Ve yine bazı insanlar iyi, efendi, örnek bilinirler. Parmakla gösterilirler. Sanırım hadisti; “bir insandan üç kişi razı ise diğer razı olan Allahtır.” Ve Allah adaletsizlik yapıp kimseye fazladan hak etmediğini bahşetmez. Bu bağlamda iyi bilenlerin bilinmeyen çok imtihanlarının, çilelerinin olması olağandır. Ki belki de bu iyilerin sabır faziletini, çevre feraseti, sezgisi ile hisseder de o yüzden iyi der. İşte kötülerden ayrılmak ve bu iyilik durumuna layık olmak için çeliklenme kabilinden sıkıntılar çileler konur insanın önüne. İyiler de sabreder. Yoksa herkes iyi olabilir ve iyi olmanın önemi olmaz. O zaman da insanlar arasındaki değer ölçütleri kaybolacağından hayvanlığa yakın oluruz. Şuna da şüphe yok ki insan asla hayvan olmaz. Onun gibi salt bedenen yaşayamaz. Zaten bu durumu fazla zorlayan yani salt badeni bir hayata ısrarla talip olan eninde sonunda tatminsizliklerden kendini yok etme teşebbüsüne sürüklenir. Nefsin, arzuların doyduğu, tama dediği görülmemiştir. Hep daha fazlasını, daha fazlasını ister. Refah seviyesi yüksek, gelişmiş ülkelerdeki yüksek intihar oranları buna kanıttır.
Ve son olarak hayatta telafisi ve düzeltmesi imkansız, korkunç dengesizlikler, adaletsizler var. Bunların hepsi çok güzel ve düzenli şeylerin de varlığına şüphe olmayan onca şeyden yola çıkarsak kesinlikle ikinci bir telafi diyarını yani ahiretin varlığını şart kılmaktadır. Ancak ahiretin varlığı hayattaki onca şeylere sabretme dirayeti sağlar. İnsanın varlık sebebini kavrayamayana en basit pürüzler dahi devasa çıkmazlar gibi gelir.
Alkol, domuz haramsa neden var? Neden yaratıldı? İbrahimden (A.S) neden oğlunu kurban etmesi istendi?
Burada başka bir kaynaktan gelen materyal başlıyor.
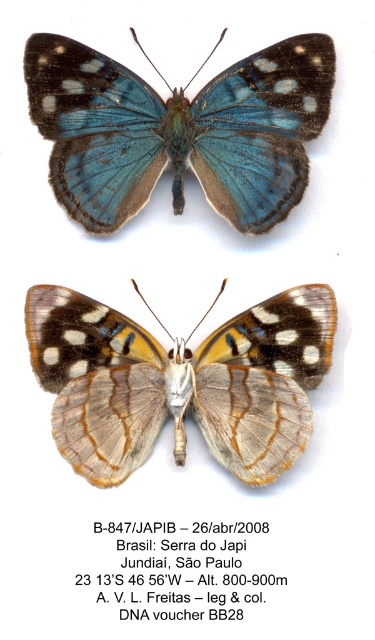
Question: Which of the following is the farthest from the observer?

Choices:
 (A) translucent silver butterfly at center
 (B) blue iridescent wings at center

Answer: (A)

Question: Which of the following is the closest to the observer?

Choices:
 (A) (136, 116)
 (B) (249, 348)

Answer: (A)

Question: Is blue iridescent wings at center positioned at the back of translucent silver butterfly at center?

Choices:
 (A) yes
 (B) no

Answer: (B)

Question: Does blue iridescent wings at center have a larger size compared to translucent silver butterfly at center?

Choices:
 (A) yes
 (B) no

Answer: (A)

Question: Can you confirm if blue iridescent wings at center is positioned to the right of translucent silver butterfly at center?

Choices:
 (A) no
 (B) yes

Answer: (A)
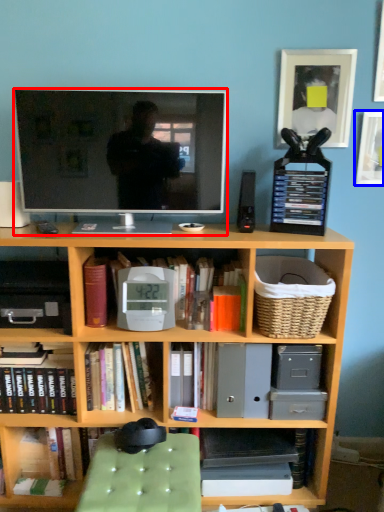
Question: Which point is closer to the camera, television (highlighted by a red box) or picture frame (highlighted by a blue box)?

Choices:
 (A) television
 (B) picture frame

Answer: (A)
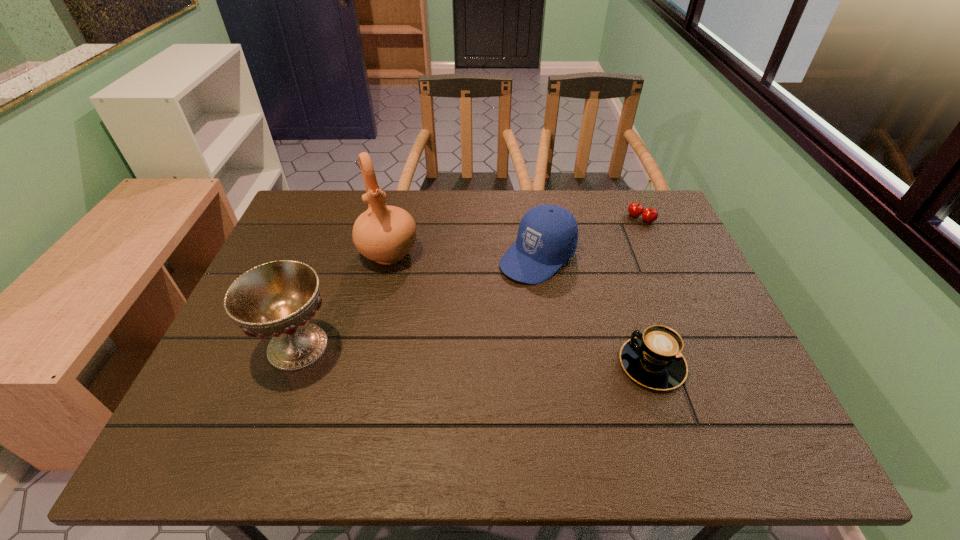
This screenshot has width=960, height=540. What are the coordinates of `the second tallest object` in the screenshot? It's located at coord(276,299).

Find the location of a particular element. the shortest object is located at coordinates (653, 358).

Identify the location of the second object from right to left. (653, 358).

Locate an element on the screen. the rightmost object is located at coordinates (635, 209).

Identify the location of cherry. The width and height of the screenshot is (960, 540). (635, 209).

The height and width of the screenshot is (540, 960). I want to click on the tallest object, so click(x=385, y=234).

At what (x,y) coordinates should I click in order to perform the action: click on cap. Please return your answer as a coordinate pair (x, y). This screenshot has height=540, width=960. Looking at the image, I should click on (547, 237).

This screenshot has width=960, height=540. What are the coordinates of `vacant space situated on the right of the chalice` in the screenshot? It's located at (376, 346).

Locate an element on the screen. The width and height of the screenshot is (960, 540). free space located 0.330m on the back of the shortest object is located at coordinates (612, 246).

Where is `free spot located 0.200m with the stems of the farthest object pointing upwards`? This screenshot has height=540, width=960. free spot located 0.200m with the stems of the farthest object pointing upwards is located at coordinates (604, 256).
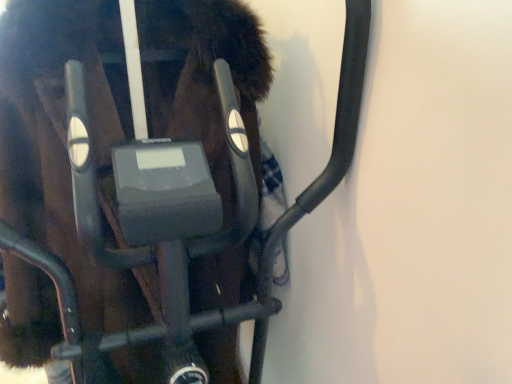
Measure the distance between metallic black exercise bike at center and camera.

The depth of metallic black exercise bike at center is 24.43 inches.

What do you see at coordinates (153, 189) in the screenshot? The height and width of the screenshot is (384, 512). I see `metallic black exercise bike at center` at bounding box center [153, 189].

Locate an element on the screen. This screenshot has height=384, width=512. metallic black exercise bike at center is located at coordinates (153, 189).

I want to click on metallic black exercise bike at center, so click(153, 189).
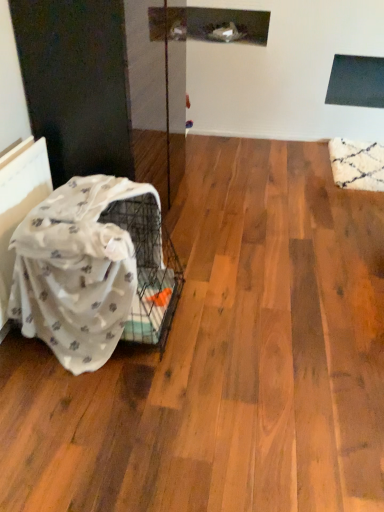
Locate an element on the screen. vacant space in front of white fleece blanket at left is located at coordinates (104, 423).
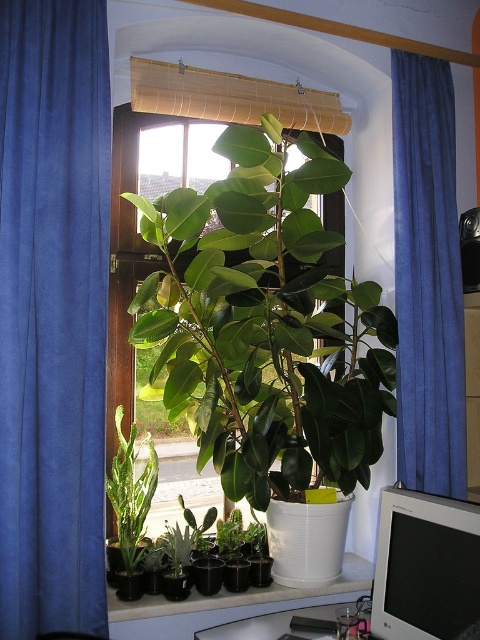
Question: Which object appears closest to the camera in this image?

Choices:
 (A) matte white table at lower right
 (B) green matte cactus at lower left
 (C) transparent glass window at center

Answer: (A)

Question: Is blue velvet curtain at left positioned at the back of green matte cactus at lower left?

Choices:
 (A) yes
 (B) no

Answer: (B)

Question: Does matte white table at lower right appear on the right side of green matte cactus at lower left?

Choices:
 (A) yes
 (B) no

Answer: (A)

Question: Among these points, which one is farthest from the camera?

Choices:
 (A) (196, 541)
 (B) (431, 560)

Answer: (A)

Question: Observing the image, what is the correct spatial positioning of white plastic monitor at center right in reference to transparent glass window at center?

Choices:
 (A) below
 (B) above

Answer: (A)

Question: Which point is farther from the camera taking this photo?

Choices:
 (A) (207, 548)
 (B) (68, 502)

Answer: (A)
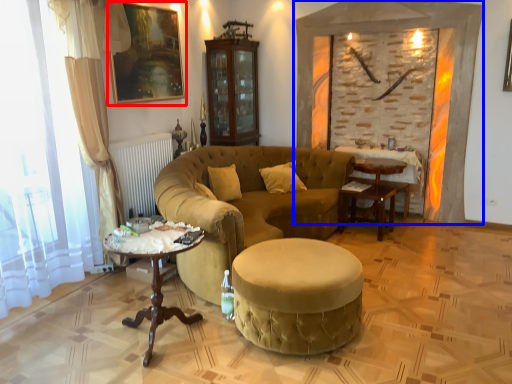
Question: Which object appears farthest to the camera in this image, picture frame (highlighted by a red box) or fireplace (highlighted by a blue box)?

Choices:
 (A) picture frame
 (B) fireplace

Answer: (B)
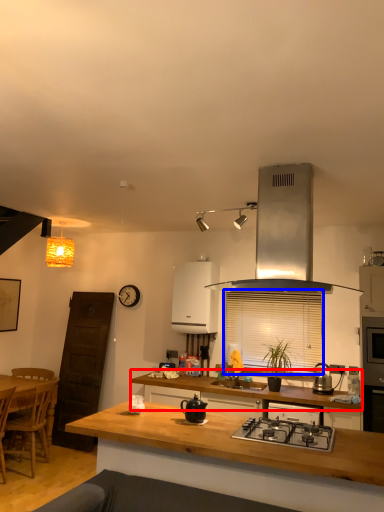
Question: Which object is further to the camera taking this photo, cabinetry (highlighted by a red box) or window screen (highlighted by a blue box)?

Choices:
 (A) cabinetry
 (B) window screen

Answer: (B)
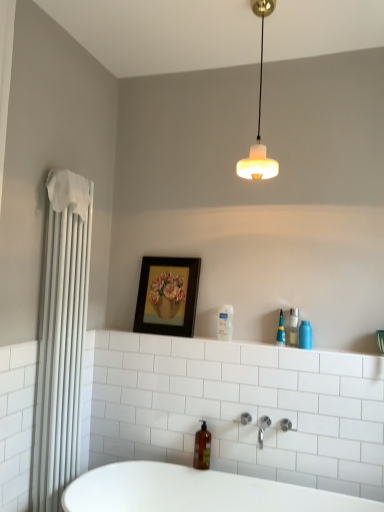
Measure the distance between silver metallic faucet at lower center and camera.

silver metallic faucet at lower center and camera are 2.18 meters apart from each other.

Image resolution: width=384 pixels, height=512 pixels. I want to click on blue glossy bottle at upper right, placed as the fourth toiletry when sorted from left to right, so click(x=305, y=335).

Measure the distance between clear plastic bottle at center, the 4th toiletry in the right-to-left sequence, and camera.

clear plastic bottle at center, the 4th toiletry in the right-to-left sequence, and camera are 2.31 meters apart from each other.

The image size is (384, 512). Describe the element at coordinates (61, 337) in the screenshot. I see `white fabric towel at left` at that location.

Image resolution: width=384 pixels, height=512 pixels. Describe the element at coordinates (259, 117) in the screenshot. I see `white frosted glass lampshade at upper center` at that location.

Locate an element on the screen. The height and width of the screenshot is (512, 384). silver metallic faucet at lower center is located at coordinates (263, 429).

Can you confirm if white frosted glass lampshade at upper center is shorter than translucent plastic pen at upper right, the 3th toiletry positioned from the right?

In fact, white frosted glass lampshade at upper center may be taller than translucent plastic pen at upper right, the 3th toiletry positioned from the right.

Considering the positions of points (261, 160) and (280, 324), is point (261, 160) closer to camera compared to point (280, 324)?

That is True.

Can you confirm if white frosted glass lampshade at upper center is thinner than translucent plastic pen at upper right, placed as the second toiletry when sorted from left to right?

No.

From a real-world perspective, is white frosted glass lampshade at upper center below translucent plastic pen at upper right, placed as the second toiletry when sorted from left to right?

Actually, white frosted glass lampshade at upper center is physically above translucent plastic pen at upper right, placed as the second toiletry when sorted from left to right, in the real world.

From a real-world perspective, which is physically above, translucent plastic pen at upper right, placed as the second toiletry when sorted from left to right, or silver metallic faucet at lower center?

translucent plastic pen at upper right, placed as the second toiletry when sorted from left to right.

Identify the location of tap on the left of translucent plastic pen at upper right, the 3th toiletry positioned from the right. This screenshot has width=384, height=512. (263, 429).

Is translucent plastic pen at upper right, the 3th toiletry positioned from the right, placed right next to silver metallic faucet at lower center?

No, translucent plastic pen at upper right, the 3th toiletry positioned from the right, is not next to silver metallic faucet at lower center.

From the image's perspective, between translucent plastic pen at upper right, the 3th toiletry positioned from the right, and silver metallic faucet at lower center, who is located below?

silver metallic faucet at lower center is shown below in the image.

Is white fabric towel at left taller or shorter than clear glass bottle at upper right, which is the third toiletry from left to right?

Clearly, white fabric towel at left is taller compared to clear glass bottle at upper right, which is the third toiletry from left to right.

Is point (50, 356) behind point (296, 313)?

No, it is in front of (296, 313).

Is white fabric towel at left completely or partially outside of clear glass bottle at upper right, which is the third toiletry from left to right?

white fabric towel at left lies outside clear glass bottle at upper right, which is the third toiletry from left to right,'s area.

Which of these two, white fabric towel at left or clear glass bottle at upper right, marked as the second toiletry in a right-to-left arrangement, is wider?

white fabric towel at left is wider.

Which object is positioned more to the right, clear glass bottle at upper right, marked as the second toiletry in a right-to-left arrangement, or silver metallic faucet at lower center?

Positioned to the right is clear glass bottle at upper right, marked as the second toiletry in a right-to-left arrangement.

Can you confirm if clear glass bottle at upper right, marked as the second toiletry in a right-to-left arrangement, is taller than silver metallic faucet at lower center?

Indeed, clear glass bottle at upper right, marked as the second toiletry in a right-to-left arrangement, has a greater height compared to silver metallic faucet at lower center.

Between clear glass bottle at upper right, marked as the second toiletry in a right-to-left arrangement, and silver metallic faucet at lower center, which one has smaller size?

Smaller between the two is clear glass bottle at upper right, marked as the second toiletry in a right-to-left arrangement.

Who is bigger, brown glass soap dispenser at lower center or white frosted glass lampshade at upper center?

white frosted glass lampshade at upper center is bigger.

Identify the location of lamp positioned vertically above the brown glass soap dispenser at lower center (from a real-world perspective). The height and width of the screenshot is (512, 384). (259, 117).

From a real-world perspective, which is physically above, brown glass soap dispenser at lower center or white frosted glass lampshade at upper center?

white frosted glass lampshade at upper center.

Does brown glass soap dispenser at lower center lie in front of white frosted glass lampshade at upper center?

No, brown glass soap dispenser at lower center is behind white frosted glass lampshade at upper center.

Is point (297, 308) less distant than point (229, 313)?

That is True.

Starting from the clear plastic bottle at center, the 4th toiletry in the right-to-left sequence, which toiletry is the 2nd one to the right? Please provide its 2D coordinates.

[(293, 327)]

From a real-world perspective, is clear glass bottle at upper right, which is the third toiletry from left to right, above or below clear plastic bottle at center, the first toiletry when ordered from left to right?

clear glass bottle at upper right, which is the third toiletry from left to right, is situated lower than clear plastic bottle at center, the first toiletry when ordered from left to right, in the real world.

Considering the relative sizes of clear glass bottle at upper right, marked as the second toiletry in a right-to-left arrangement, and clear plastic bottle at center, the first toiletry when ordered from left to right, in the image provided, is clear glass bottle at upper right, marked as the second toiletry in a right-to-left arrangement, thinner than clear plastic bottle at center, the first toiletry when ordered from left to right,?

No.

This screenshot has height=512, width=384. I want to click on the 3rd toiletry behind the white fabric towel at left, so [281, 331].

Which point is more distant from viewer, (x=281, y=337) or (x=66, y=298)?

Point (x=281, y=337)

Is the surface of translucent plastic pen at upper right, placed as the second toiletry when sorted from left to right, in direct contact with white fabric towel at left?

No, translucent plastic pen at upper right, placed as the second toiletry when sorted from left to right, is not making contact with white fabric towel at left.

Does translucent plastic pen at upper right, the 3th toiletry positioned from the right, have a larger size compared to white fabric towel at left?

No.

You are a GUI agent. You are given a task and a screenshot of the screen. Output one action in this format:
    pyautogui.click(x=<x>, y=<y>)
    Task: Click on the lamp on the left side of translucent plastic pen at upper right, the 3th toiletry positioned from the right
    Image resolution: width=384 pixels, height=512 pixels.
    Given the screenshot: What is the action you would take?
    pyautogui.click(x=259, y=117)

Find the location of a particular element. This screenshot has width=384, height=512. the 3rd toiletry above the silver metallic faucet at lower center (from a real-world perspective) is located at coordinates (281, 331).

Based on the photo, considering their positions, is clear plastic bottle at center, the first toiletry when ordered from left to right, positioned further to wooden framed painting at center than white fabric towel at left?

white fabric towel at left is further to wooden framed painting at center.

Estimate the real-world distances between objects in this image. Which object is further from white fabric towel at left, clear glass bottle at upper right, which is the third toiletry from left to right, or white glossy bathtub at lower center?

clear glass bottle at upper right, which is the third toiletry from left to right, is further to white fabric towel at left.

From the image, which object appears to be farther from white glossy bathtub at lower center, silver metallic faucet at lower center or white fabric towel at left?

white fabric towel at left lies further to white glossy bathtub at lower center than the other object.

Considering their positions, is white frosted glass lampshade at upper center positioned closer to white fabric towel at left than blue glossy bottle at upper right, acting as the first toiletry starting from the right?

Among the two, white frosted glass lampshade at upper center is located nearer to white fabric towel at left.

From the picture: From the image, which object appears to be farther from white fabric towel at left, clear plastic bottle at center, the 4th toiletry in the right-to-left sequence, or silver metallic faucet at lower center?

Among the two, silver metallic faucet at lower center is located further to white fabric towel at left.

From the image, which object appears to be farther from white fabric towel at left, white frosted glass lampshade at upper center or clear glass bottle at upper right, marked as the second toiletry in a right-to-left arrangement?

Among the two, clear glass bottle at upper right, marked as the second toiletry in a right-to-left arrangement, is located further to white fabric towel at left.

Estimate the real-world distances between objects in this image. Which object is further from white glossy bathtub at lower center, clear glass bottle at upper right, which is the third toiletry from left to right, or translucent plastic pen at upper right, the 3th toiletry positioned from the right?

clear glass bottle at upper right, which is the third toiletry from left to right.

Which object lies further to the anchor point blue glossy bottle at upper right, placed as the fourth toiletry when sorted from left to right, translucent plastic pen at upper right, the 3th toiletry positioned from the right, or white fabric towel at left?

white fabric towel at left.

Where is `picture frame between white fabric towel at left and blue glossy bottle at upper right, acting as the first toiletry starting from the right`? The height and width of the screenshot is (512, 384). picture frame between white fabric towel at left and blue glossy bottle at upper right, acting as the first toiletry starting from the right is located at coordinates (168, 296).

This screenshot has height=512, width=384. In order to click on tap located between white glossy bathtub at lower center and clear plastic bottle at center, the first toiletry when ordered from left to right, in the depth direction in this screenshot , I will do `click(263, 429)`.

Find the location of a particular element. picture frame between white frosted glass lampshade at upper center and brown glass soap dispenser at lower center vertically is located at coordinates (168, 296).

The height and width of the screenshot is (512, 384). I want to click on tap between white glossy bathtub at lower center and brown glass soap dispenser at lower center along the z-axis, so click(263, 429).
Vs… Allah insanı sever, kendisine daha çok yakın olmasını ister. Herşeyden çok… Güzele, Mükemmele yakın olabilmek için Ona yaraşır güzel ve kamil olmalı… İnsanın da güzel ve olgun olmasının yolu pişmesinden, engelleri aşmasından, tuzakları anlayıp geçmesinden geçiyor. İyisi diğerlerinden böyle ayrılabilir ancak…Her insanın önüne kaldırabileceği engeller konur. (Bakara-286) Aşan büyür; su-i ihtiyarı ile aşmayan küçülür, maddeye indirgenip hayvanlığa yaklaşır. İşte hayatın sıkıntıları bu kabildendir. Bi bakıma bizim için yükselme basamaklarıdır. Basamak çıkmak düz yolda yürümekten ve yatmaktan kolay olmadığı herkesin malumudur.